## WHAT TO PRODUCE
Starting with the first line of the rows and ending with the line that contains "e concentriamoci sulle", rewrite those lines with "fratture" swapped for "divisioni". Leave everything else unchanged.
EXTRACTED INFORMATION: Begin
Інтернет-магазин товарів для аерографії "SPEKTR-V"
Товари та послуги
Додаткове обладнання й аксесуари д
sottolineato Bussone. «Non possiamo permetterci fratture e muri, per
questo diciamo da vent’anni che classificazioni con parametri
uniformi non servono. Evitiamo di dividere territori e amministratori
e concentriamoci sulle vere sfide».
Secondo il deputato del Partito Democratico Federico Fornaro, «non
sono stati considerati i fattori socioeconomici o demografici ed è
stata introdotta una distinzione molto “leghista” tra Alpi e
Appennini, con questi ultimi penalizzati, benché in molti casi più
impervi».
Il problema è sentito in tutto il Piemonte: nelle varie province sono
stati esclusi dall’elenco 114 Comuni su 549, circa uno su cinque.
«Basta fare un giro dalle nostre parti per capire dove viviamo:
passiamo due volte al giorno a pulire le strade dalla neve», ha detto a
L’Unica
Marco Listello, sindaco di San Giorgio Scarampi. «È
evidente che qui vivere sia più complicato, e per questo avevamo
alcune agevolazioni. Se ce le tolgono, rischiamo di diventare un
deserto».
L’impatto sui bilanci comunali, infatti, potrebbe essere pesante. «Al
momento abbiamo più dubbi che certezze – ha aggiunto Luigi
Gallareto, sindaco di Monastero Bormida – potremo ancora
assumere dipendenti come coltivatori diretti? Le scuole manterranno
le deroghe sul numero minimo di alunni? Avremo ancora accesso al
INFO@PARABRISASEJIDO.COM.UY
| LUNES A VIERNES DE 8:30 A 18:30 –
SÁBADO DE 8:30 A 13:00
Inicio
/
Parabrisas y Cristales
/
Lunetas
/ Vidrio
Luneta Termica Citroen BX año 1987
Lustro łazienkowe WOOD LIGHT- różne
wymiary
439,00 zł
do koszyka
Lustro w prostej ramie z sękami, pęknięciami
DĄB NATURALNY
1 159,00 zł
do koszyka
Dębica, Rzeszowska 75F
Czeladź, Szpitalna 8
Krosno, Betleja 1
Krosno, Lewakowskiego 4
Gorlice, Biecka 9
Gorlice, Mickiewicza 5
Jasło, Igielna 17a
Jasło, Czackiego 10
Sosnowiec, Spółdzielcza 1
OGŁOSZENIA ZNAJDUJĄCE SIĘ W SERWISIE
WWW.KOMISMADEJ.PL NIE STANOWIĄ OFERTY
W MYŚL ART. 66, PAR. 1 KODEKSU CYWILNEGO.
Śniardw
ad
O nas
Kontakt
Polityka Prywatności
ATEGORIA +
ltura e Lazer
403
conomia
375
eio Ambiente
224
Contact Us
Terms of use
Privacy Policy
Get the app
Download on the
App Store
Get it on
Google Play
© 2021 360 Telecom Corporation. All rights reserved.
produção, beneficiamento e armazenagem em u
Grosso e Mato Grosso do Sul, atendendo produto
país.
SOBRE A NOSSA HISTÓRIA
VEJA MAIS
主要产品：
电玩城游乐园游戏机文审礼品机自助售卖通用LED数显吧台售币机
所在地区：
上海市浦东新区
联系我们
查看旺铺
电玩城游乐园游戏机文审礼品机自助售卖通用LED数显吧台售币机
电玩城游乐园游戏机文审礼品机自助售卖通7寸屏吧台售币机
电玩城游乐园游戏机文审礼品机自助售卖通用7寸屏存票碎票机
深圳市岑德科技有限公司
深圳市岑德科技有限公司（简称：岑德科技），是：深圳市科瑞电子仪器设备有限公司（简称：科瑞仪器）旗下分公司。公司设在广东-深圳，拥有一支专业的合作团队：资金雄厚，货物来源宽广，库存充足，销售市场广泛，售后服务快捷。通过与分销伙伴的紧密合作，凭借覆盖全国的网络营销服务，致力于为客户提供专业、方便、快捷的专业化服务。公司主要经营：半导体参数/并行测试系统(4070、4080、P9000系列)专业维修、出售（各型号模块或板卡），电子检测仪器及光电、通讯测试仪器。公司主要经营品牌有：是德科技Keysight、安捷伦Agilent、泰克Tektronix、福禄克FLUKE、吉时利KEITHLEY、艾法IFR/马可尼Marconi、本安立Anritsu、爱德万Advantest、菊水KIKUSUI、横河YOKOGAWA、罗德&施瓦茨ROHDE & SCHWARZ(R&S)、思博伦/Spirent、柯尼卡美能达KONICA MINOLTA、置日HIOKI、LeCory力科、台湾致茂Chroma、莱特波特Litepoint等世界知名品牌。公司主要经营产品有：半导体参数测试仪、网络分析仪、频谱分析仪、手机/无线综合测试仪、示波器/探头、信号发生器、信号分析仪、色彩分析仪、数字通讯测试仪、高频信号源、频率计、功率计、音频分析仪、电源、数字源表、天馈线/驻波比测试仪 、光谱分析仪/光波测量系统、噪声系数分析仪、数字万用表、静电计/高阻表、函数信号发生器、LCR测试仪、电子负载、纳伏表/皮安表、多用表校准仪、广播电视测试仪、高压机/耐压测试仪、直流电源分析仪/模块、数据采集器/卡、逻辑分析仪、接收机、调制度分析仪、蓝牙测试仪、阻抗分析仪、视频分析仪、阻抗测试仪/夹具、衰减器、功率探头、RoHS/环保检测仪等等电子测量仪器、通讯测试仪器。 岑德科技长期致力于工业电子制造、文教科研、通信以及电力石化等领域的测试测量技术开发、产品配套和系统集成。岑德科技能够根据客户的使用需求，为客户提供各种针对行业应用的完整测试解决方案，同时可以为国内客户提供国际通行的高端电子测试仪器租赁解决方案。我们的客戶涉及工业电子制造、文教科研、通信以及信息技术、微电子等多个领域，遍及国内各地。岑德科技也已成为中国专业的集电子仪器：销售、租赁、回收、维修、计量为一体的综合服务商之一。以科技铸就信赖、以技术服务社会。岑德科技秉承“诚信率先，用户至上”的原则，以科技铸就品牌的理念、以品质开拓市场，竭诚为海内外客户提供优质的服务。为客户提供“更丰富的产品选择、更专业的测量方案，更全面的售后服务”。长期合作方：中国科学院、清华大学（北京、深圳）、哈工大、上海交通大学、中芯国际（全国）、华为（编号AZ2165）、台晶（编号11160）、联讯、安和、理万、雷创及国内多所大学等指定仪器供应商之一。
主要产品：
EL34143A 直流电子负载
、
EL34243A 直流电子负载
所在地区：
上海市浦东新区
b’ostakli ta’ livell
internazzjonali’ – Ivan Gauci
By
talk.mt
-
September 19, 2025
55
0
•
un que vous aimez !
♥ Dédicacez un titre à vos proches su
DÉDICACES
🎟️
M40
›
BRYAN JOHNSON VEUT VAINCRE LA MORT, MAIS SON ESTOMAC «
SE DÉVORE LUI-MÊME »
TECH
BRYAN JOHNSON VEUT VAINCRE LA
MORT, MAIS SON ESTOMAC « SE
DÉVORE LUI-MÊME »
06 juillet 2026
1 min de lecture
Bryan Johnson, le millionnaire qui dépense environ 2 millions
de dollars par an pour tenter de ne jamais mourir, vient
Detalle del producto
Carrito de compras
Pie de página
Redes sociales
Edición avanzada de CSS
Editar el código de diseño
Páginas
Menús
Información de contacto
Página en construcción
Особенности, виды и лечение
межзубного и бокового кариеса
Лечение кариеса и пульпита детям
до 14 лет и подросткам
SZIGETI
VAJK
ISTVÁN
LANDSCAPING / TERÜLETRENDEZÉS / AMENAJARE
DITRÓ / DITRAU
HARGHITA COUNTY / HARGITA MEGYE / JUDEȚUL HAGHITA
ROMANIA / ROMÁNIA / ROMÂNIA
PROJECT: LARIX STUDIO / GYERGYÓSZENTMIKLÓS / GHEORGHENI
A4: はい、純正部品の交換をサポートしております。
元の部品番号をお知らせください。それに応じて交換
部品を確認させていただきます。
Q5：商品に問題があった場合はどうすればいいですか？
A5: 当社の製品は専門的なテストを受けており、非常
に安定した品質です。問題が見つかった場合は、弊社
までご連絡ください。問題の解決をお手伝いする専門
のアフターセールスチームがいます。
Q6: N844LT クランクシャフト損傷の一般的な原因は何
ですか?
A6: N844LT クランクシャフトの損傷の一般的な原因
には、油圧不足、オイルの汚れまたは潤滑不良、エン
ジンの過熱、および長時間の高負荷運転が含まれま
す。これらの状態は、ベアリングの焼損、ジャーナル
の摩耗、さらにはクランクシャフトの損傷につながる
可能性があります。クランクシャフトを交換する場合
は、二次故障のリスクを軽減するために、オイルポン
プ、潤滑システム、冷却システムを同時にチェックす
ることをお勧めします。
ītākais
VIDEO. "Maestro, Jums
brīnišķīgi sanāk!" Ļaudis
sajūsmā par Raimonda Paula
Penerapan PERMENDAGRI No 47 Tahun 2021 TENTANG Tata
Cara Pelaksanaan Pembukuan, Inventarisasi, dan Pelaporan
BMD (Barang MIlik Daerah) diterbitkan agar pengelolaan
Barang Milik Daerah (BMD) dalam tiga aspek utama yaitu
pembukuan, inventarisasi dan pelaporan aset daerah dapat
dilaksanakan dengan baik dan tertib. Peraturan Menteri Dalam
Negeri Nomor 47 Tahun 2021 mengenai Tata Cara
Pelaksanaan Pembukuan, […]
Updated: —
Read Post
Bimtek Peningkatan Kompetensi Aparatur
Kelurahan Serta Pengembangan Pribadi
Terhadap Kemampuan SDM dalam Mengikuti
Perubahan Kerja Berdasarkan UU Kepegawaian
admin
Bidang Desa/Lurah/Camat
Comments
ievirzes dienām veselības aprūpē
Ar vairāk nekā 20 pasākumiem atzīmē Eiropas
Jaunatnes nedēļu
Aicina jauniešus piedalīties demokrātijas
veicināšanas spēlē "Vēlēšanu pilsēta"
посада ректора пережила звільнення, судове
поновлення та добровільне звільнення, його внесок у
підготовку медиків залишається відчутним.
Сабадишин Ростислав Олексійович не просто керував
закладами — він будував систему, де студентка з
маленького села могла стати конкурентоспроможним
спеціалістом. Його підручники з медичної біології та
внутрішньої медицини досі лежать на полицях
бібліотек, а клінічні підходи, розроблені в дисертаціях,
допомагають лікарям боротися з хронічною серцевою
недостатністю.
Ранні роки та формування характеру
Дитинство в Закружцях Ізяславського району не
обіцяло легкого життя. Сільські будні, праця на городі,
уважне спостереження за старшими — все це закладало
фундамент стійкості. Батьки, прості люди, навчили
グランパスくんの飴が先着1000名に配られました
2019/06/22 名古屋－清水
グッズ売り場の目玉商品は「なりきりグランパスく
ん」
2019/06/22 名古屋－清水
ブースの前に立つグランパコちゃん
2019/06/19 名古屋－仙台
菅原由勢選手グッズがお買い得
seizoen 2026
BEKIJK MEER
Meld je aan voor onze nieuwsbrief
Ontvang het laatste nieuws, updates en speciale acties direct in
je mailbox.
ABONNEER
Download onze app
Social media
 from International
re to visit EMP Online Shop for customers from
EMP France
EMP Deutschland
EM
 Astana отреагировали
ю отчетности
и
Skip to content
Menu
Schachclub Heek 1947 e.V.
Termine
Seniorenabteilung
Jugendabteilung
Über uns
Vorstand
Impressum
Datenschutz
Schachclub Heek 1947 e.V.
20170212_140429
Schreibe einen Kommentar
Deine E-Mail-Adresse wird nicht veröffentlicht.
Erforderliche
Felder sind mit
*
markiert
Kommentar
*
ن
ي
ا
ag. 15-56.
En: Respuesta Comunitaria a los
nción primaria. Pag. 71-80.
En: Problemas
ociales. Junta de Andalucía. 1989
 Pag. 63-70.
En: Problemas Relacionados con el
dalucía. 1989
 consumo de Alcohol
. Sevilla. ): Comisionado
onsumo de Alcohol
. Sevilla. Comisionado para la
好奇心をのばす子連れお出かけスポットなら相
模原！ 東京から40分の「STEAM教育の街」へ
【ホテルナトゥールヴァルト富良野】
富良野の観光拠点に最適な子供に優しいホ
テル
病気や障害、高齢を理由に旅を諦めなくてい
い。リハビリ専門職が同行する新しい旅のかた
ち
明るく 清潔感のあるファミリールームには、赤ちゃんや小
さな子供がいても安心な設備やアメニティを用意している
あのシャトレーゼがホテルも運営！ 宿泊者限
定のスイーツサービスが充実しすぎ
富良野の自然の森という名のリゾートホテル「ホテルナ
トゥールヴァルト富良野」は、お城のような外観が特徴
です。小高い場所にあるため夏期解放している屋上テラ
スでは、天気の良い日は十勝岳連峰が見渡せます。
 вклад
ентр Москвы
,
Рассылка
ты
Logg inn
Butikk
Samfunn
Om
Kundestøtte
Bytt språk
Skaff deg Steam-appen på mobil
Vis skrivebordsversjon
EXTRACTED INFORMATION: End
## ANSWER SPACE
Інтернет-магазин товарів для аерографії "SPEKTR-V"
Товари та послуги
Додаткове обладнання й аксесуари д
sottolineato Bussone. «Non possiamo permetterci divisioni e muri, per
questo diciamo da vent’anni che classificazioni con parametri
uniformi non servono. Evitiamo di dividere territori e amministratori
e concentriamoci sulle vere sfide».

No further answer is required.